La mine divise toujours les gens, concède toutefois le maire, «mais c'est moins pire qu'il y a trois ou quatre ans. La mine est là, on la vit et on la subit. Mais beaucoup de gens ont vu que ce n'est pas si pire que ça».

61% voient la mine positivement

Une étude menée par une chaire de recherche de l'Université du Québec en Abitibi-Témiscamingue, effectuée en 2011 mais publiée en septembre dernier, montrait que 61% des résidants de Malartic avaient une opinion positive de la mine.

«À Malartic, il y a vraiment deux camps, et ça commence à s'affronter», soutient Serge Paquin, coordonnateur du comité de suivi qui fait le pont entre l'entreprise et les autres parties prenantes.

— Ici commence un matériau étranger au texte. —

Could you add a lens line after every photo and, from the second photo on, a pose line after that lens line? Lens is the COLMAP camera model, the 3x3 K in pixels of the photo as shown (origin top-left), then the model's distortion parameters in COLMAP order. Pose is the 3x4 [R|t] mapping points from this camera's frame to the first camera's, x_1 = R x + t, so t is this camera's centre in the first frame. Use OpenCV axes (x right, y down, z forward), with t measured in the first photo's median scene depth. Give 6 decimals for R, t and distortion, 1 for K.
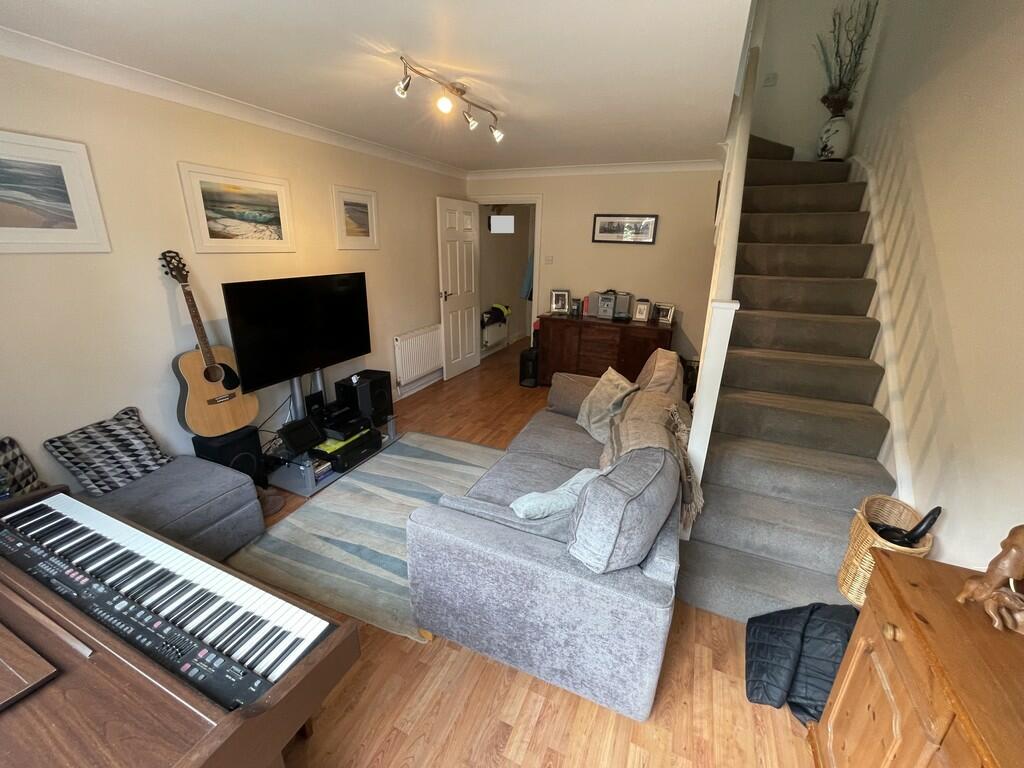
lens RADIAL K [[415.9, 0, 514.5], [0, 415.9, 383.7], [0, 0, 1]] dist [-0.000557, -0.000222]
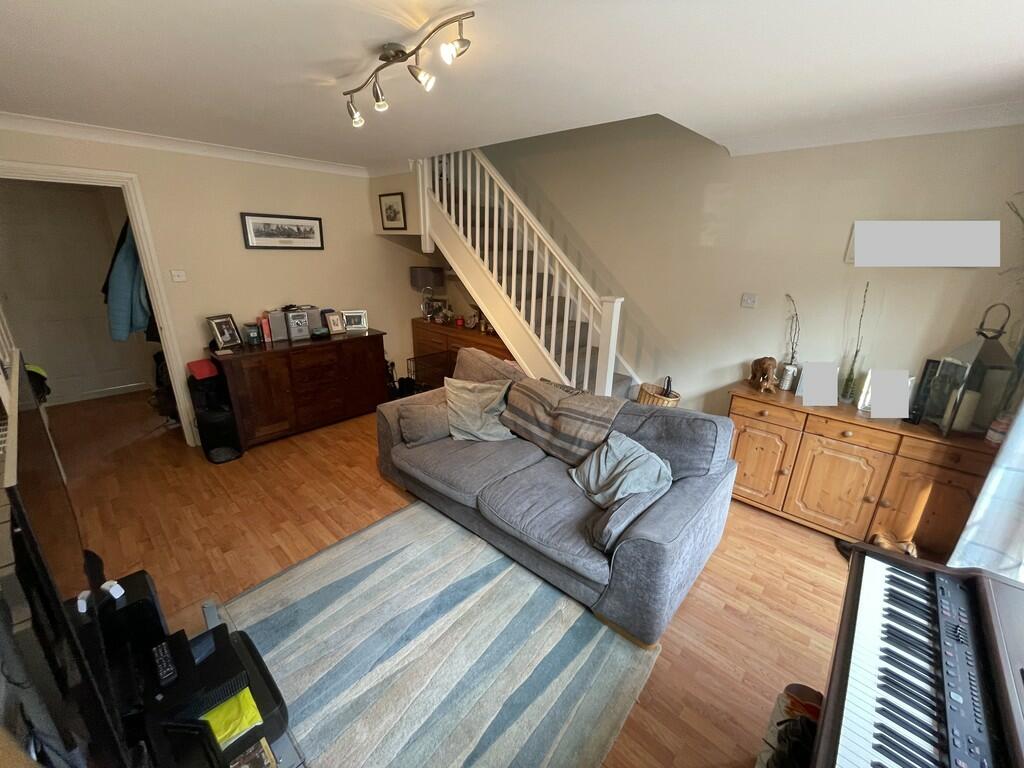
lens RADIAL K [[415.9, 0, 516.6], [0, 415.9, 378.8], [0, 0, 1]] dist [-0.000557, -0.000222]
pose [[0.328460, -0.306231, 0.893497, -0.458637], [0.290869, 0.932803, 0.212776, -0.151156], [-0.898615, 0.190002, 0.395462, 0.331266]]
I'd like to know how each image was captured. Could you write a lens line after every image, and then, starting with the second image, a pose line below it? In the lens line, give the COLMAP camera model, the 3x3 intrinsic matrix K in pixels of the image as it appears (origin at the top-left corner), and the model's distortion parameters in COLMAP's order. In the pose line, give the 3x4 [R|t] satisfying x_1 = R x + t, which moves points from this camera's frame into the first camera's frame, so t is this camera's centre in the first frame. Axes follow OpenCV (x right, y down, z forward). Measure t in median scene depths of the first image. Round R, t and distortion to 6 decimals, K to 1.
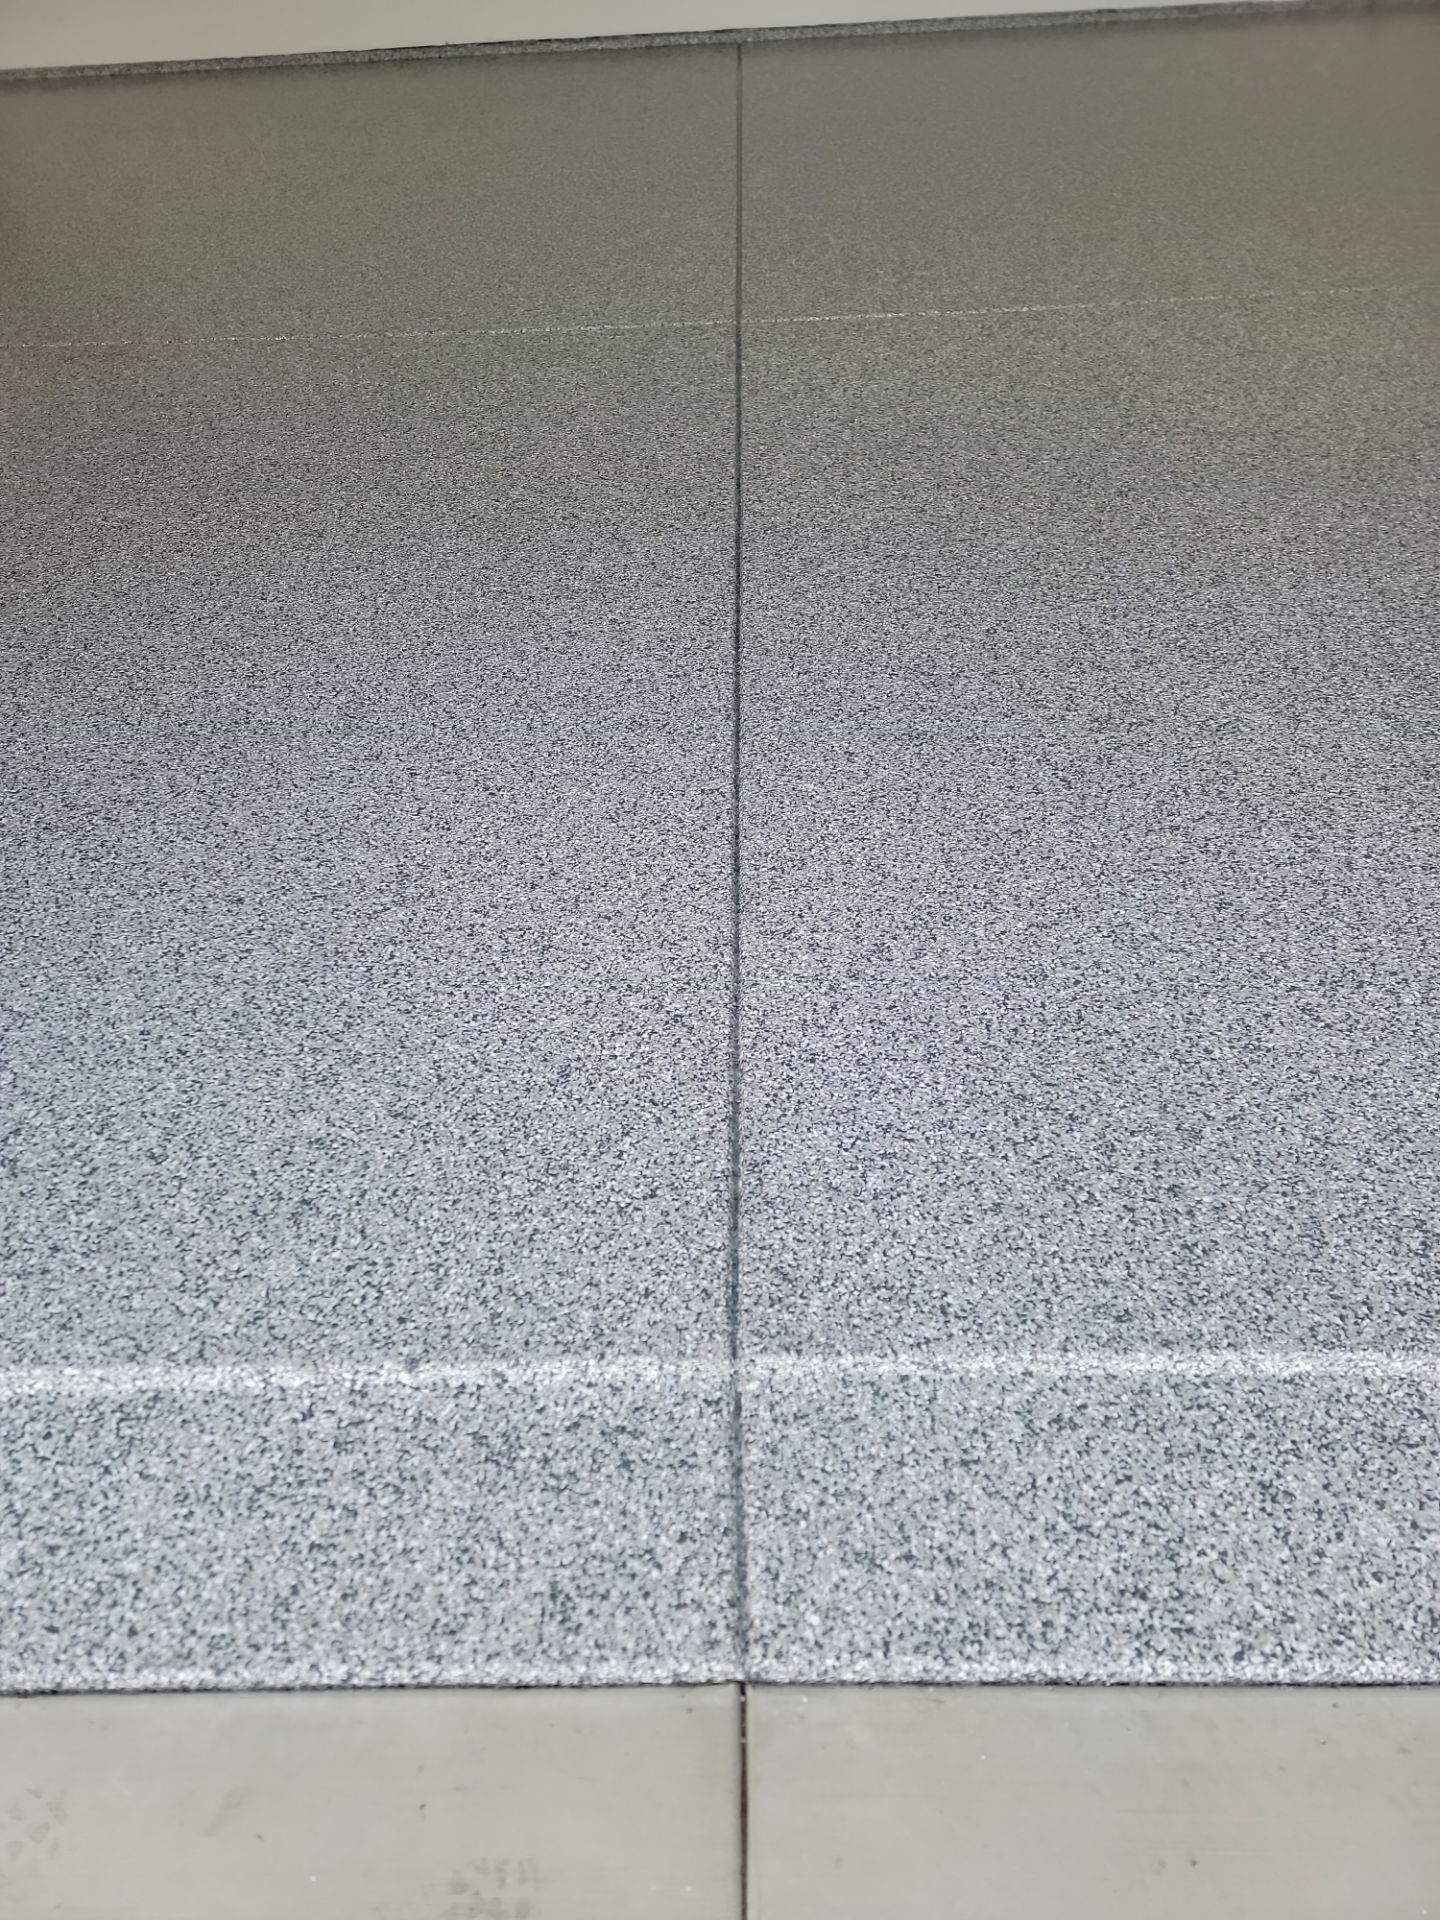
lens RADIAL K [[1300.3, 0, 740.4], [0, 1300.3, 1031.7], [0, 0, 1]] dist [0.078511, -0.062965]
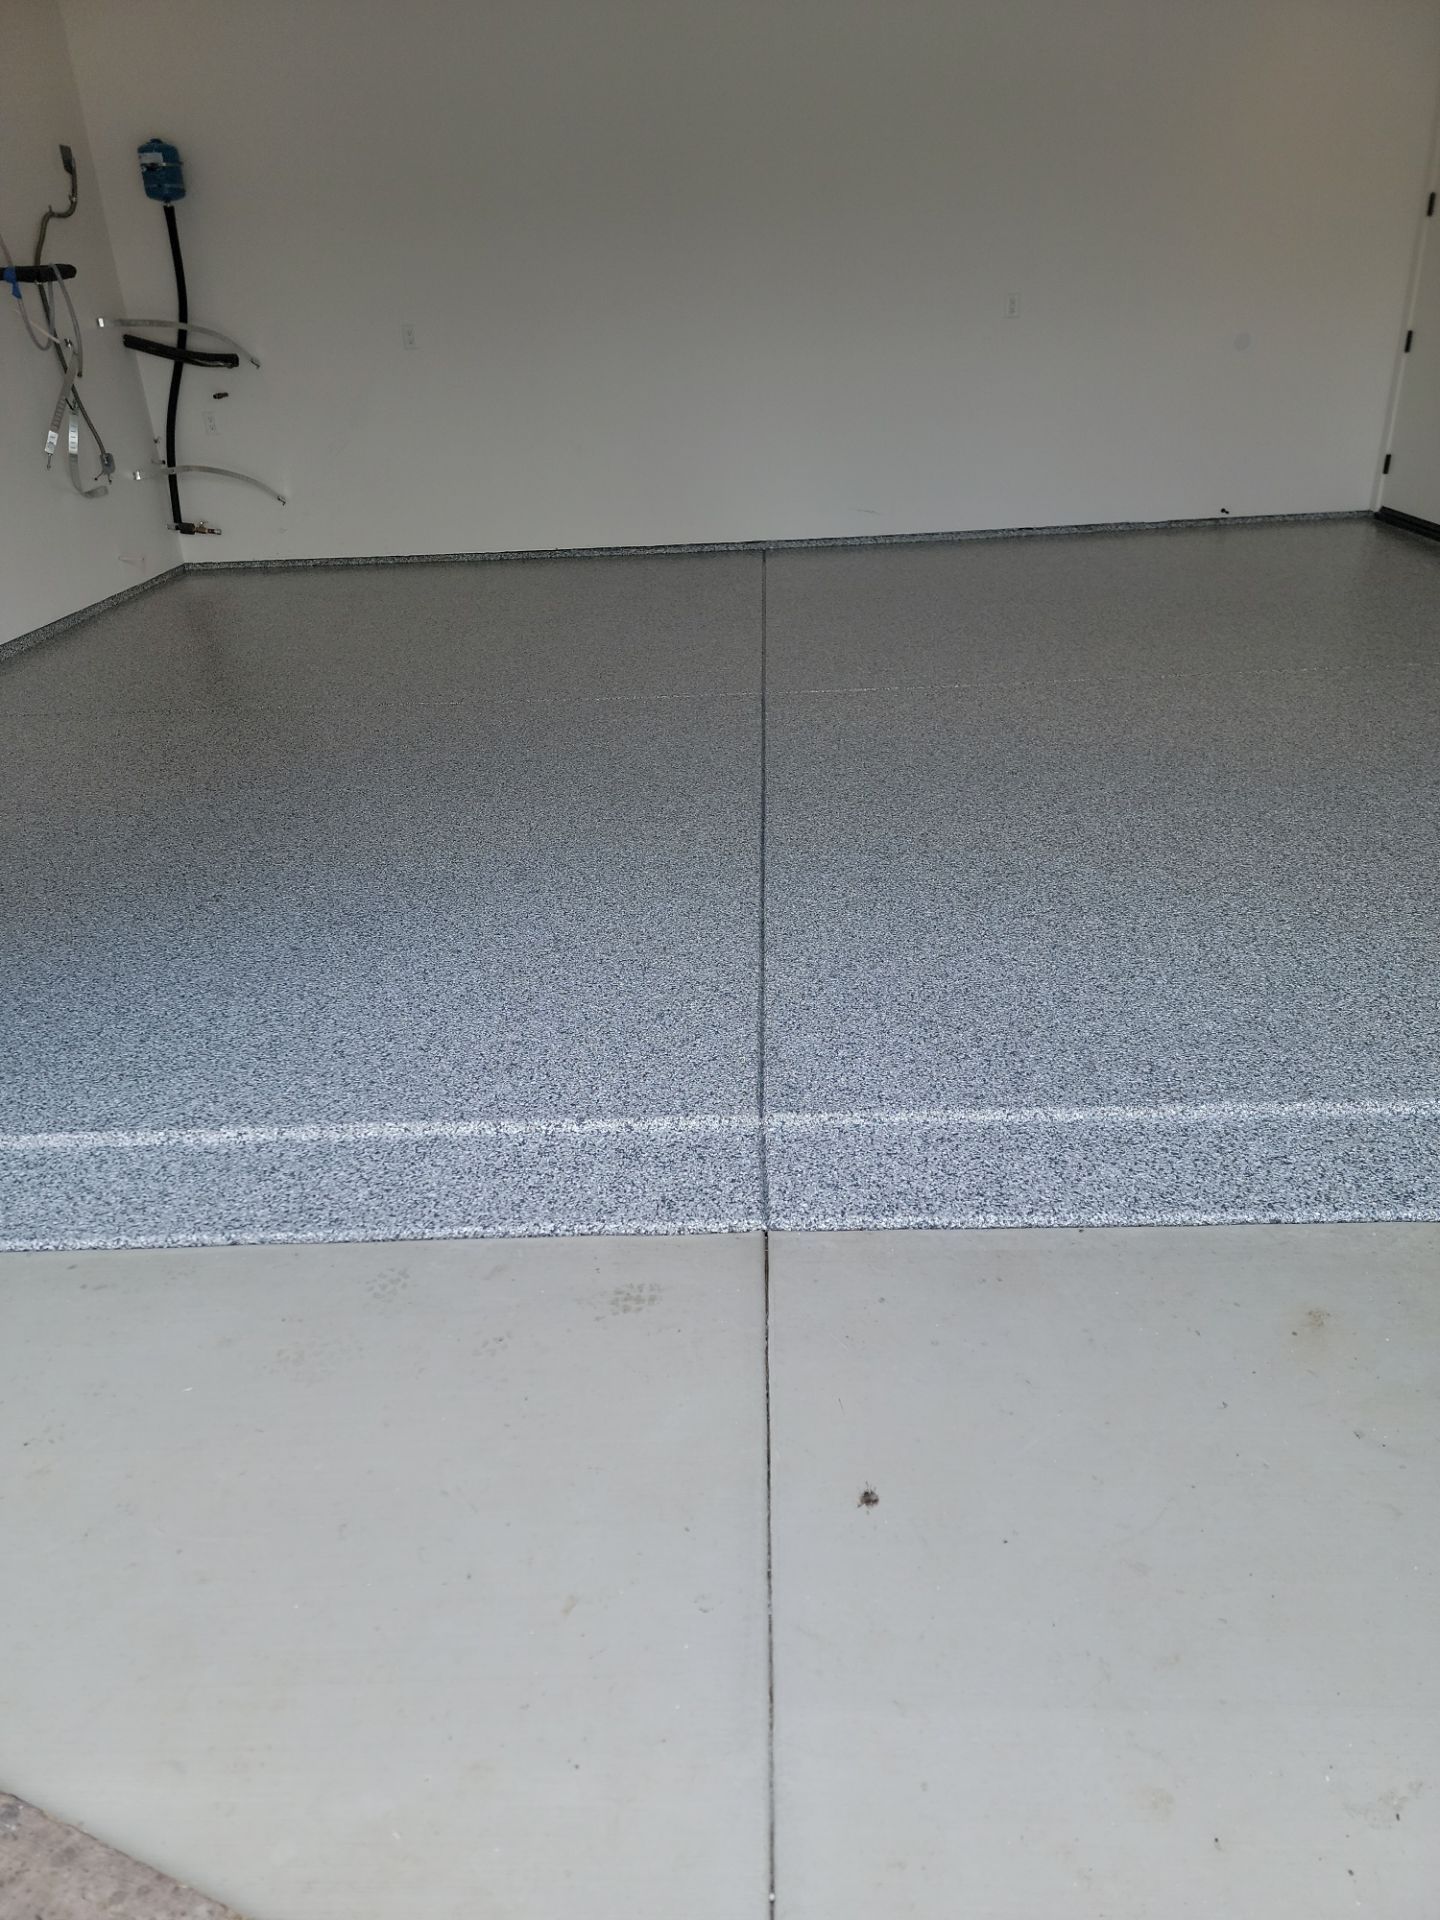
lens RADIAL K [[1300.3, 0, 740.4], [0, 1300.3, 1031.7], [0, 0, 1]] dist [0.078511, -0.062965]
pose [[0.999869, 0.007729, -0.014222, -0.008781], [-0.011623, 0.954322, -0.298555, 0.649726], [0.011265, 0.298681, 0.954287, -0.704540]]
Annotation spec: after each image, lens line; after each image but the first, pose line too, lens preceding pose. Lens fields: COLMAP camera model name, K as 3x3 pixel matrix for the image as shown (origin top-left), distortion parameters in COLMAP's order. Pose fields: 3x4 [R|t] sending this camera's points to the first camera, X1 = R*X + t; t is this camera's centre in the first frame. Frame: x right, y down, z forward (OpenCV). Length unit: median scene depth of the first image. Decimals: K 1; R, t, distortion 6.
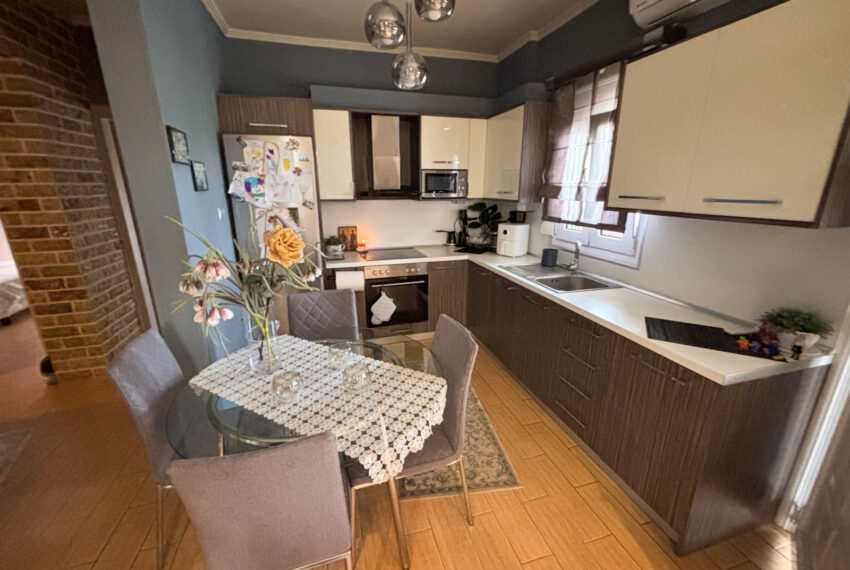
lens RADIAL K [[345.2, 0, 421.4], [0, 345.2, 285.0], [0, 0, 1]] dist [-0.004542, 0.001969]
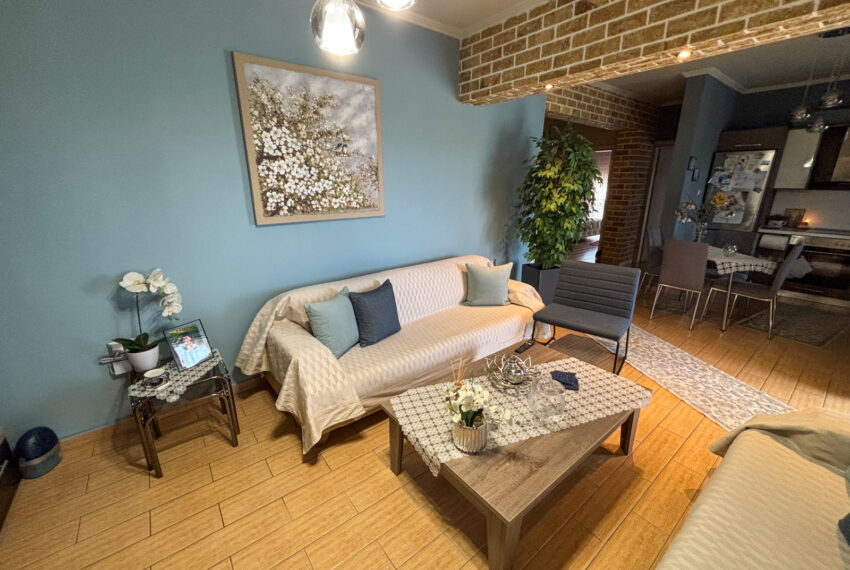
lens RADIAL K [[345.2, 0, 426.1], [0, 345.2, 285.6], [0, 0, 1]] dist [-0.004542, 0.001969]
pose [[0.379714, 0.269414, -0.885005, 0.598037], [-0.259760, 0.949218, 0.177511, 0.295045], [0.887886, 0.162486, 0.430414, -0.969517]]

Personne n'en vient aux coups, mais les citoyens plus critiques sont montrés du doigt par la majorité qui appuie la mine. Ils sont tenus responsables des écueils réglementaires du projet Osisko, notamment parce qu'ils se plaignent du bruit ou de la poussière auprès des autorités.

Yves Plante, enseignant retraité, n'est pas contre le projet mais déplore que «dès qu'on pose des questions, on est étiqueté contre». Il a l'impression que le nouvel état d'esprit en ville est: «Si tu n'es pas content, tu déménages».

Un Malarticois d'origine affirme que le tissu social s'est désagrégé et que la situation crée de l'agressivité et de la hargne dans une ville autrefois reconnue pour sa mentalité sympathique. «Il est de plus en plus difficile de donner son opinion», précise-t-il. Il a préféré ne pas être identifié.

> UN «SAUTAGE PARTICULIER»

La ville de Malartic est assise sur d'anciennes galeries minières. Huit puits de mines ont donné accès à l'or du sous-sol malarticois au fil de l'histoire.

C'est précisément pour cette raison qu'Osisko doit effectuer un sautage plus long qu'à l'habitude. Le bloc rocheux est situé par-dessus des ouvertures béantes de 90 à 190 mètres de haut sous la terre. Un sautage régulier affecterait la stabilité du reste du bloc, soutient Osisko.

Selon le MDDEFP, Osisko n'a pas les autorisations pour effectuer des sautages de plus de 4 à 6 secondes.

La société pense le contraire et dit avoir déjà effectué un sautage de 1,2 million de tonnes sans que cela ne suscite la moindre réaction.